PASSAGE PROVIDED:
_ _ _ _ _
Lynda Partner of Gotmarketing

Ottawa-based e-mail marketing company Gotmarketing Inc. is taking direct aim at spammers.

Gotmarketing recently helped create an anti-spam lobbying organization called the E-mail Service Provider Coalition (ESPC). The organization, which is comprised of 18 other e-mail service providers, is focused on influencing anti-spam legislation and educating people what e-mail technologies can do to regulate their industry internally.

Gotmarketing, the group's Canadian representative, is set to respond to Industry Canada's white paper on e-mail, which was issued late last year. While the issue of spam is hardly new, Gotmarketing's Lynda Partner says the ESPC is taking action to curb its growth since the Internet is still relatively new and legislation has to catch up with the problem.

"Our position is that people who use e-mail for misleading practices should be prosecuted to fullest extent of the law," she says. "It's very difficult to prosecute since laws aren't clear as to what is legal and what is not."

Spam refers to any unsolicited bulk e-mail that is sent to a Web user without his or her permission. Often spam e-mail does not offer its recipients the ability to take their e-mail addresses off the list or respond to the sender.

With the exception of corporate giants Microsoft Corp. and AOL, Partner says she doesn't know of any cases where e-mail spammers are being taken to task for their activities.

Members of the ESPC obviously have a vested interest in attacking the spam problem. Gotmarketing's business model revolves around developing e-mail marketing campaigns for all sorts of companies. The distinction between what Gotmarketing develops and what spammers do is that Gotmarketing obtains the permission of the recipients that its e-mail marketing campaigns target. If spam isn't dealt with in a meaningful way, Partner says people will see e-mail as "an unreliable communications tool."

Partner says she receives between 50 to 60 unsolicited e-mail messages per day, which she attributes to the fact that Gotmarketing's Web address is so prevalent in the company's literature and signage.

Local tech firm Versature Corp. has also recently come out of stealth mode with a software package that is geared toward filtering out spam from of a company's server.

Versature's president Paul Emond says he decided to spin Versature out of IT outsourcing firm Techsupport.ca because he was unable to find a product that addressed the spam problems Techsupport.ca customers experience.

"There will be a time when it will be as prevalent as anti-virus," says Emond. "You'll have anti-virus software and anti-spam."

Versature's product allows its customers to review all the flagged e-mail messages it receives per day and decide which ones that should be permanently blocked.

Partner is a strong proponent of this type of approach to filtering spam. She says the ESPC is working with Internet service providers (ISP) to steer them away from blanket e-mail filtering policies. It is important for ISPs to develop lists of legitimate e-mail marketers, she says, so that their e-mail campaigns don't get caught up in the same dragnet that are set up to nab spam.
_ _ _ _ _
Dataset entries
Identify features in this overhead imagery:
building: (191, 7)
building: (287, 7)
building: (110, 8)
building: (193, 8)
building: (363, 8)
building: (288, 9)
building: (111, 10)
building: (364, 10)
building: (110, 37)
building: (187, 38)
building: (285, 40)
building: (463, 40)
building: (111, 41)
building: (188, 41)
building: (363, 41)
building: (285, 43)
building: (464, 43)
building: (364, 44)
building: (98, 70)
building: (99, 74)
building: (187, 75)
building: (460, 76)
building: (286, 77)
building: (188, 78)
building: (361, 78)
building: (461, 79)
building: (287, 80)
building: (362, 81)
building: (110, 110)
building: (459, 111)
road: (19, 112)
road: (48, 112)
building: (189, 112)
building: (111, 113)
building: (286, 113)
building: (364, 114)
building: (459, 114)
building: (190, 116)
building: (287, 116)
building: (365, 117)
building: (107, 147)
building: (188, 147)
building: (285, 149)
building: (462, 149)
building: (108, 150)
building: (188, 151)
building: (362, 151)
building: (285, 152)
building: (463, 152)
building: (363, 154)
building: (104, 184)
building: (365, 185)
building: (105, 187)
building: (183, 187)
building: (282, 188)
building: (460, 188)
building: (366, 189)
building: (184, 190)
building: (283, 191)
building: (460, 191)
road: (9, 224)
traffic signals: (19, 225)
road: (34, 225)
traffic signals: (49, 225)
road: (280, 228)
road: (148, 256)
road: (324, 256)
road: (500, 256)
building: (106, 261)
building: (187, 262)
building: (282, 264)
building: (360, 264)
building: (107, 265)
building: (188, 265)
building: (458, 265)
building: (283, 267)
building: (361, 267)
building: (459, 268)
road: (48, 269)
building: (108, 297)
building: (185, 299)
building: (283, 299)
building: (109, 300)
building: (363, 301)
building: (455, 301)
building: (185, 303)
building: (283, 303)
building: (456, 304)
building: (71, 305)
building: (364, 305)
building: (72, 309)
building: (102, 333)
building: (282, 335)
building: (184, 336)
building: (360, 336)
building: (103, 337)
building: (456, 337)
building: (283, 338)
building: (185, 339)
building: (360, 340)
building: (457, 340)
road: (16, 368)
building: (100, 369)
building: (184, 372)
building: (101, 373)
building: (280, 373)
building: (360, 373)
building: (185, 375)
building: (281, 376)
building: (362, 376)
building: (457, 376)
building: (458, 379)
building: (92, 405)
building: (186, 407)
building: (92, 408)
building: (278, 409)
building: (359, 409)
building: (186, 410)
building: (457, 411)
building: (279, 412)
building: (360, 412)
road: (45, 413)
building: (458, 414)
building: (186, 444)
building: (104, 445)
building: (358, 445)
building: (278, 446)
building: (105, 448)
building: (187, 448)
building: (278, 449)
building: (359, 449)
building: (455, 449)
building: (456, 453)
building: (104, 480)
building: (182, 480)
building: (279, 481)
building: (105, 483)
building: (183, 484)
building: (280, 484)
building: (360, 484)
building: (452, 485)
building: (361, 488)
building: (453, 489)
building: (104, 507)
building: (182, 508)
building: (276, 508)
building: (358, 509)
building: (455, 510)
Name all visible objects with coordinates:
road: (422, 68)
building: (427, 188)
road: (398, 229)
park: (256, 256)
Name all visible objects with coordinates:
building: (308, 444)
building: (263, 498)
_ _ _ _ _
QUESTIONS:
• 1. In the Gotmarketing article, rewrite everything from "Partner says she receives" down to "Techsupport.ca customers experience.", replacing "stealth mode" with "hiding".
• 2. According to the Gotmarketing article, how many unsolicited e-mail messages does Lynda Partner receive per day?
None of the dataset entries are needed here.

ANSWERS TO THE EXERCISE:
• 1.
Partner says she receives between 50 to 60 unsolicited e-mail messages per day, which she attributes to the fact that Gotmarketing's Web address is so prevalent in the company's literature and signage.

Local tech firm Versature Corp. has also recently come out of hiding with a software package that is geared toward filtering out spam from of a company's server.

Versature's president Paul Emond says he decided to spin Versature out of IT outsourcing firm Techsupport.ca because he was unable to find a product that addressed the spam problems Techsupport.ca customers experience.

• 2. Between 50 and 60.